When a state sporting body asks clubs to submit a compliance report using a PDF form that has to be emailed back, they are spending volunteer time. When they require separate registrations on three different platforms, they are spending volunteer time. When they change the requirements mid-season with two weeks' notice, they are spending volunteer time.

When a club decides to track everything in spreadsheets because "it's what we've always done," that's a choice to spend 2+ hours a week on manual data entry. When they manage communications through personal email because "it works for now," that's a choice to make the next committee start from scratch.

Every time someone says "the volunteers will sort it out," they're writing a cheque against someone's evenings and weekends.

What needs to change

I am not going to pretend this is a simple problem. It's not. The funding models, governance structures, and cultural norms of community sport all contribute. But at the club level, there are things that can be done right now.

Audit the hours. Actually track how many hours each committee member spends per week, and on what. Most committees have never done this. The result is usually a shock — and a catalyst for change.

Automate the grind. Payment reminders, membership renewals, receipt generation, event RSVPs — these are tasks that software handles in seconds and humans handle in hours. Every hour freed from admin is an hour available for the work that actually requires a human: making decisions, building relationships, supporting members.
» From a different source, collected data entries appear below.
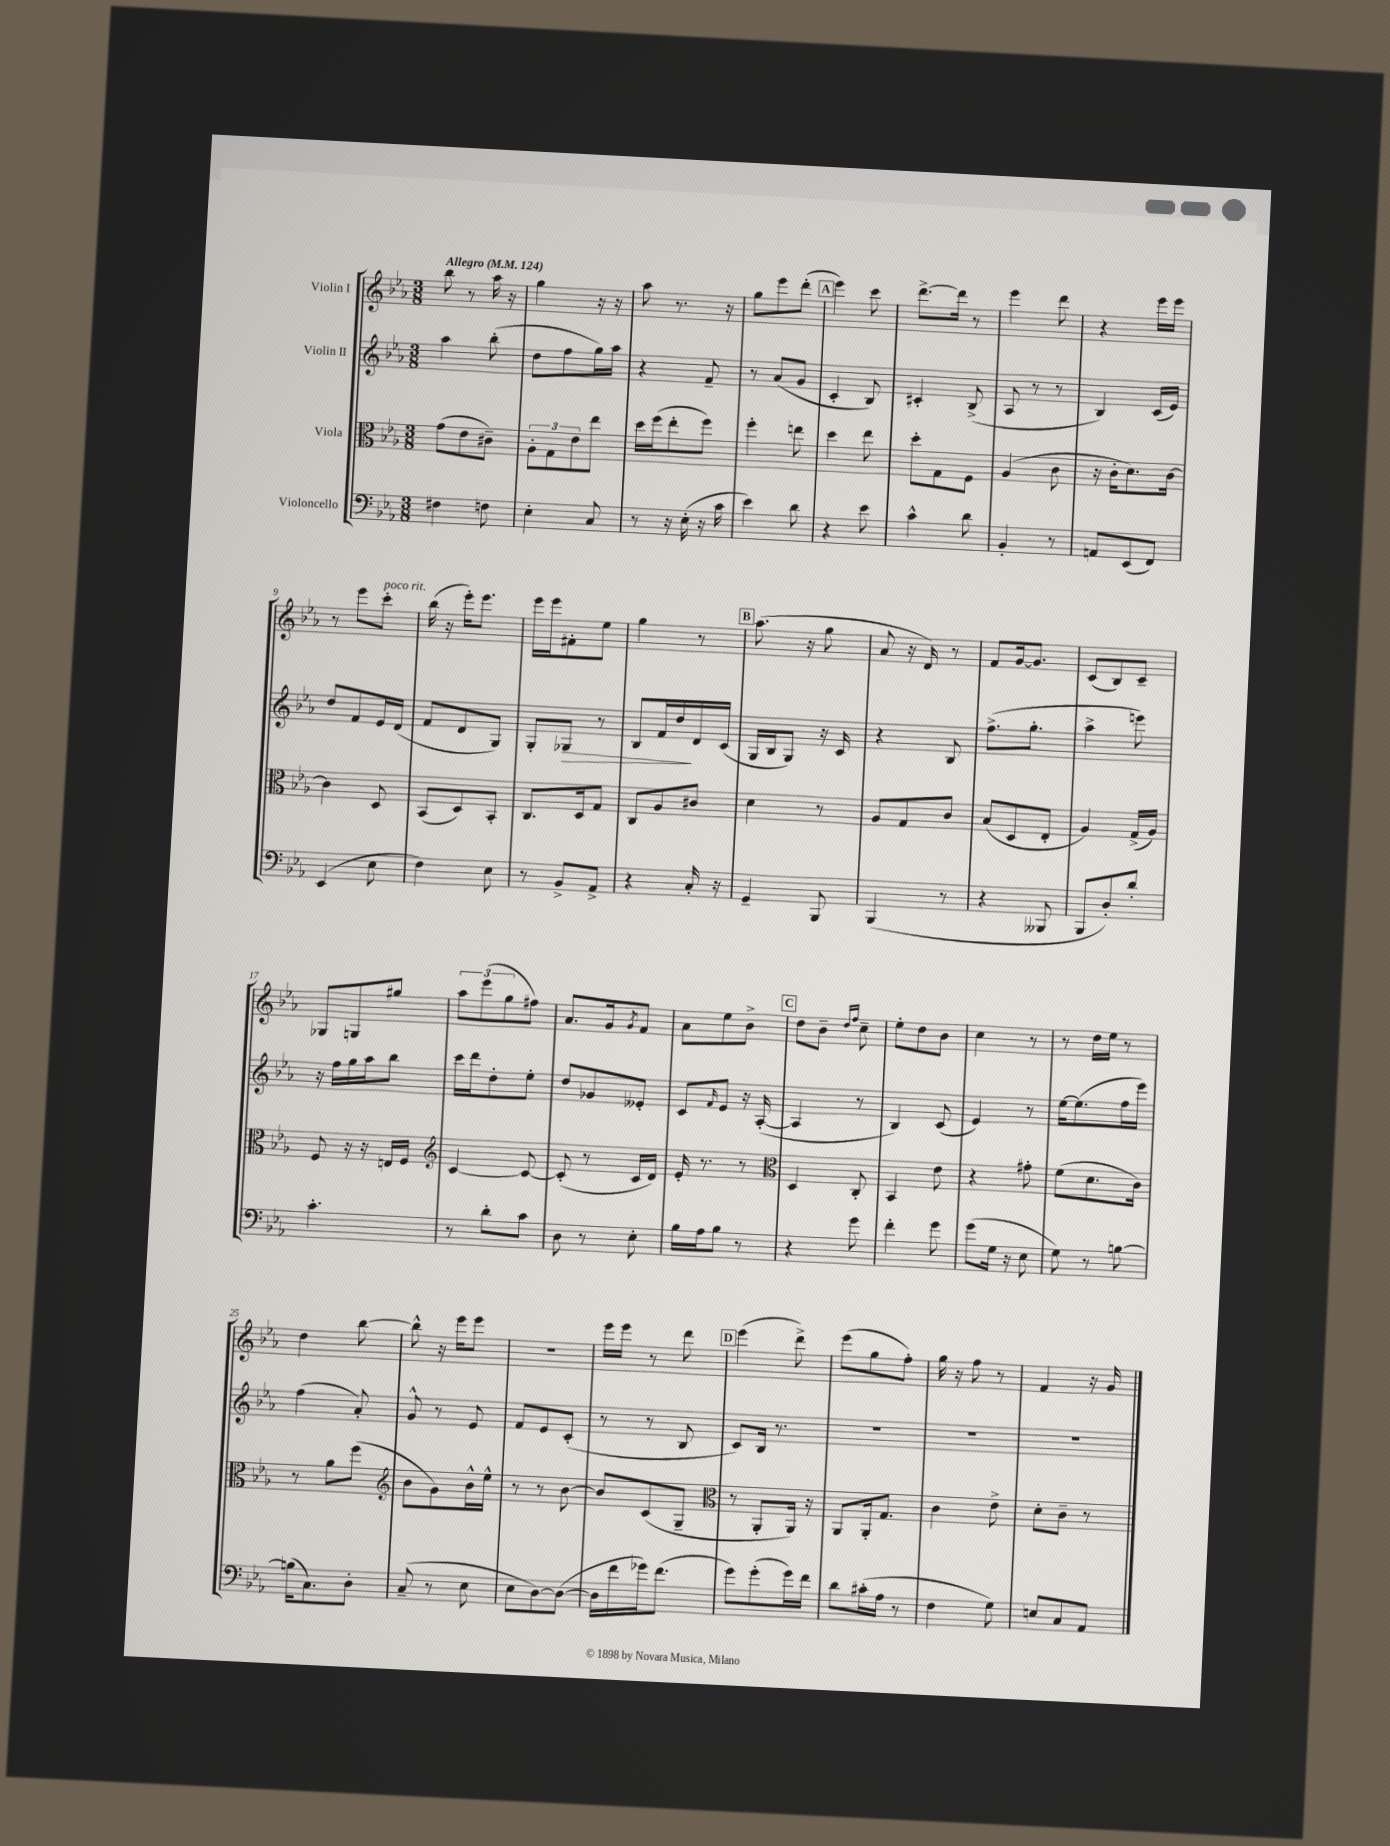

**kern	**kern	**kern	**dynam	**kern
*part4	*part3	*part2	*part2	*part1
*staff4	*staff3	*staff2	*staff2	*staff1
*I"Violoncello	*I"Viola	*I"Violin II	*	*I"Violin I
*clefF4	*clefC3	*clefG2	*	*clefG2
*k[b-e-a-]	*k[b-e-a-]	*k[b-e-a-]	*	*k[b-e-a-]
*M3/8	*M3/8	*M3/8	*	*M3/8
*MM124	*MM124	*MM124	*	*MM124
=1	=1	=1	=1	=1
!	!	!	!	!LO:TX:a:B:t=Allegro
4F#X\	(8g\L	4aa-\	.	8bb-\
.	8e-\	.	.	8r
8Fn\	8c#X~\J)	(8bb-'\	.	16aa-\
.	.	.	.	16r
=2	=2	=2	=2	=2
4E-'\	12A-'\L	8dd\L	.	4gg\
.	12G\	.	.	.
.	.	8ff\	.	.
.	12e-\	.	.	.
8C/	8ee-\J	16gg\L)	.	16r
.	.	16aa-\JJ	.	16r
=3	=3	=3	=3	=3
8r	16dd\LL	4r	.	8aa-\
.	(16ff\J	.	.	.
16r	8ee-'\	.	.	8.r
(16E-'\	.	.	.	.
16r	8ff\J)	8f~/	.	.
16c\	.	.	.	16r
=4	=4	=4	=4	=4
4e-\)	4ff'\	8r	.	8gg\L
.	.	(8a-/L	.	8eee-\
8d\	8een\	8g/J	.	(8ddd'\J
!!LO:REH:place=s1:t=A
=5	=5	=5	=5	=5
4r	4dd\	4c'/	.	4eee-\)
8e-\	8ee-\	8B-/)	.	8ccc\
=6	=6	=6	=6	=6
4c^^\	8dd'\L	4c#X'/	.	[8.ddd^\L
.	8G\	.	.	.
.	.	.	.	16ddd\Jk]
8d\	8F\J	(8B-^/	.	8r
=7	=7	=7	=7	=7
4BB-'/	(4A-/	8A-/	.	4eee-\
.	.	8r	.	.
8r	8c\	8r	.	8ddd\
=8	=8	=8	=8	=8
8AAn/L	16r	4B-/)	.	4r
.	16c'\KL	.	.	.
(8EE-/	8.d\)	.	.	.
8FF/J)	.	(16c/LL	.	16eee-\LL
.	[16c\Jk	16e-/JJ)	.	16eee-\JJ
!!LO:LB:g=z
=9	=9	=9	=9	=9
(4EE-/	4c\]	8dd/L	.	8r
.	.	8f/	.	8eee-\L
!	!	!	!	!LO:TX:a:i:t=poco rit.
8E-\	8D/	16e-/L	.	8ccc'\J
.	.	(16d/JJ	.	.
=10	=10	=10	=10	=10
4F\)	(8BB-/L	8f/L	.	(16bb-\
.	.	.	.	16r
.	8D/)	8d/	.	16eee-'\KL)
.	.	.	.	8.eee-\J
8E-\	8BB-'/J	8G/J)	.	.
=11	=11	=11	=11	=11
8r	8.C/L	8G'/L	.	16eee-\LL
.	.	.	.	16eee-\J
!	!	!	!LO:HP:b	!
8BB-^/L	.	8G-X/J	>	8f#X'\
.	16D/k	.	.	.
8AA-^/J	8G/J	8r	.	8ee-\J
=12	=12	=12	=12	=12
4r	8C/L	8B-/L	.	4gg\
.	8A-/	16f/L	.	.
.	.	16dd/	.	.
16C'/	8c#X/J	16d/	]	8r
16r	.	(16c/JJ	.	.
!!LO:REH:place=s1:t=B
=13	=13	=13	=13	=13
4GG~/	4d\	16G/LL	.	(8.aa-\
.	.	16B-/J	.	.
.	.	8G/J)	.	.
.	.	.	.	16r
8BBB-/	8r	16r	.	8gg\
.	.	16c/	.	.
=14	=14	=14	=14	=14
(4BBB-/	8A-/L	4r	.	8a-/
.	8G/	.	.	16r
.	.	.	.	16d/)
8r	8c/J	8B-/	.	8r
=15	=15	=15	=15	=15
4r	(8B-/L	(8.ff^\L	.	8f/L
.	8D/	.	.	[16g/k
.	.	8.gg'\J	.	8.g/J]
8BBB--X/	8E-'/J	.	.	.
=16	=16	=16	=16	=16
8BBB-/L	4A-/)	4aa-^\	.	(8c/L
8D'/)	.	.	.	8B-/)
8d'/J	(16G^/LL	8eeen\)	.	8c~/J
.	16A-/JJ)	.	.	.
!!LO:LB:g=z
=17	=17	=17	=17	=17
4.c'\	8F/	16r	.	8G-X/L
.	.	16ff\LL	.	.
.	16r	16gg\	.	8Gn/
.	16r	16aa-\J	.	.
.	16En/LL	8bb-\J	.	8gg#X/J
.	16F/JJ	.	.	.
=18	=18	=18	=18	=18
*	*clefG2	*	*	*
8r	[4c/	16ccc\LL	.	12aa-\L
.	.	16ddd\J	.	.
.	.	.	.	(12eee-\
8d'\L	.	8dd'\	.	.
.	.	.	.	12gg\
8c\J	8c/_	8ee-'\J	.	8ff#X\J)
=19	=19	=19	=19	=19
8D\	(8c'/]	8dd/L	.	8.a-/L
8r	8r	8g-X/	.	.
.	.	.	.	16g/k
.	.	.	.	8qg/
8E-'\	16c/LL	8e--X'/J	.	8f/J
.	16d/JJ)	.	.	.
=20	=20	=20	=20	=20
16B-\LL	16e-'/	8c/L	.	8a-\L
16A-\J	8.r	.	.	.
.	.	16qqf/	.	.
8B-\J	.	8e-/J	.	8ee-\
8r	8r	16r	.	8b-^\J
.	.	([16A-'/	.	.
!!LO:REH:place=s1:t=C
=21	=21	=21	=21	=21
*	*clefC3	*	*	*
4r	4D/	4A-/]	.	8dd\L
.	.	.	.	8b-~\J
.	.	.	.	16qqdd/LL
.	.	.	.	16qqff/JJ
8g\	8C'/	8r	.	8cc~\
=22	=22	=22	=22	=22
4f'\	4BB-/	4B-/)	.	8ee-'\L
.	.	.	.	8dd\
8g\	8e-\	(8c/	.	8b-\J
=23	=23	=23	=23	=23
(8g\L	4r	4e-/)	.	4cc\
16G\Jk	.	.	.	.
16r	.	.	.	.
8E-\	8g#X'\	8r	.	8r
=24	=24	=24	=24	=24
8G\)	(8f\L	[16ee-\KL	.	8r
.	.	(8.ee-\]	.	.
8r	8.d\	.	.	16dd\LL
.	.	.	.	16ee-\JJ
[8Bn\	.	16ff\L	.	8r
.	16c\Jk)	16eee-\JJ)	.	.
!!LO:LB:g=z
=25	=25	=25	=25	=25
(16Bn\KL]	8r	(4ff\	.	4dd\
8.C\)	.	.	.	.
.	8a-\L	.	.	.
8D'\J	(8ff\J	8a-'/)	.	[8bb-\
=26	=26	=26	=26	=26
*	*clefG2	*	*	*
(8C~/	8b-\L	8g^^/	.	8bb-^^\]
8r	8g\)	8r	.	16r
.	.	.	.	16eee-\KL
8E-\	16b-^^\L	8e-/	.	8eee-\J
.	16ee-^^\JJ	.	.	.
=27	=27	=27	=27	=27
8E-\L	8r	8f/L	.	4.r
[8D\)	8r	8e-/	.	.
(8D\J_	[8b-\	(8c'/J	.	.
=28	=28	=28	=28	=28
16D\LL]	8b-/L]	8r	.	16eee-\LL
16f\	.	.	.	16eee-\JJ
16g-X\J)	(8c/	8r	.	8r
(8.f\J	.	.	.	.
.	8G~/J	8B-/	.	8ddd\
!!LO:REH:place=s1:t=D
=29	=29	=29	=29	=29
*	*clefC3	*	*	*
8g\L)	8r	8c/L)	.	(4eee-\
(8g'\	8AA-'/L	16B-/Jk	.	.
.	.	8.r	.	.
16g\L)	16AA-/Jk)	.	.	8ddd^\)
16f\JJ	16r	.	.	.
=30	=30	=30	=30	=30
8d\L	8AA-/L	4.r	.	(8eee-\L
(16c#X'\L	16AA-'/k	.	.	8gg\
16A-\JJ	8.G/J	.	.	.
8r	.	.	.	8ff'\J)
=31	=31	=31	=31	=31
4F\	4c\	4.r	.	16gg\
.	.	.	.	16r
.	.	.	.	8ff\
8G\)	8e-^\	.	.	8r
=32	=32	=32	=32	=32
8En/L	8d'\L	4.r	.	4f/
8C/	8c~\J	.	.	.
8AA-/J	8r	.	.	16r
.	.	.	.	16g/
==	==	==	==	==
*-	*-	*-	*-	*-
Distribute the load. If one person is doing 14 hours and another is doing 2, the problem isn't the person doing 14. It's the distribution. Make the workload visible. Assign tasks explicitly. Check in monthly.
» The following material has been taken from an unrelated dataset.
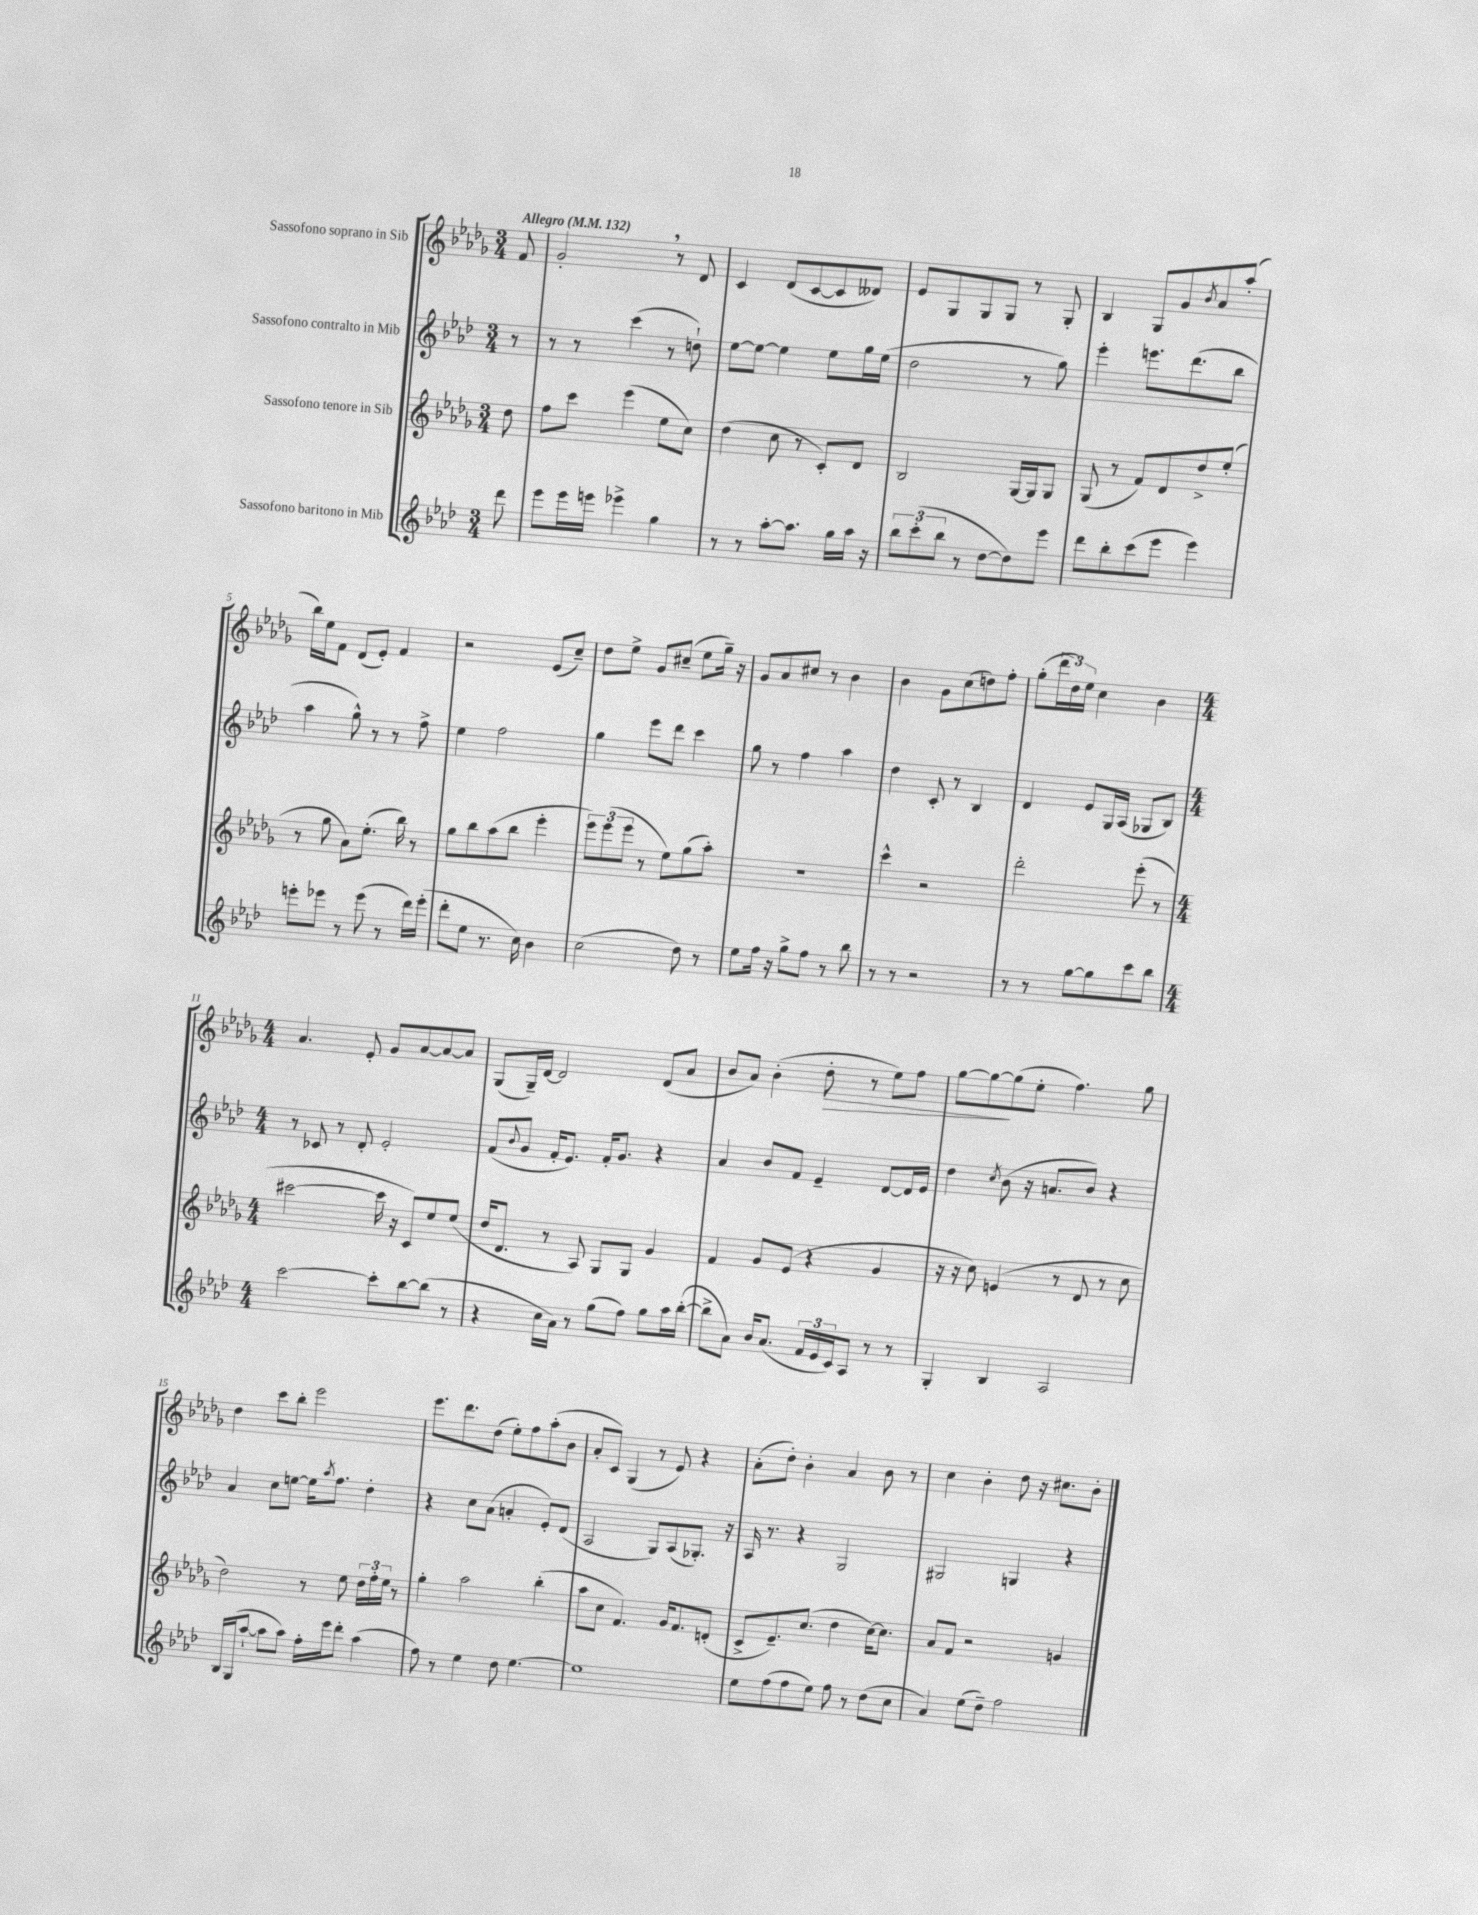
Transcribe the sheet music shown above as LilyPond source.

Set boundaries. It is acceptable for the club secretary to not answer emails after 9pm. It is acceptable for the treasurer to batch payment queries to twice a week. It is acceptable for committee members to say "I can give 5 hours a week and no more." In fact, it's more than acceptable. It's necessary.

Make the next person's job easier. Document everything. Use systems that survive committee changes. Write handover notes. The best thing any committee member can do for their club is leave it in a state where their replacement can hit the ground running.

The point

Fourteen hours a week. For free. On top of everything else.

The people doing this work are holding community sport together. They're not getting awards for it. Most of their members don't know how much they do. When they step down, people say "thanks for your contribution" and move on.

We can do better. Not with gratitude — volunteers don't want gratitude. They want the work to be manageable so they can keep doing it without sacrificing their health, their relationships, and their weekends.

That's not a big ask. It just requires us to stop pretending that volunteer time is free.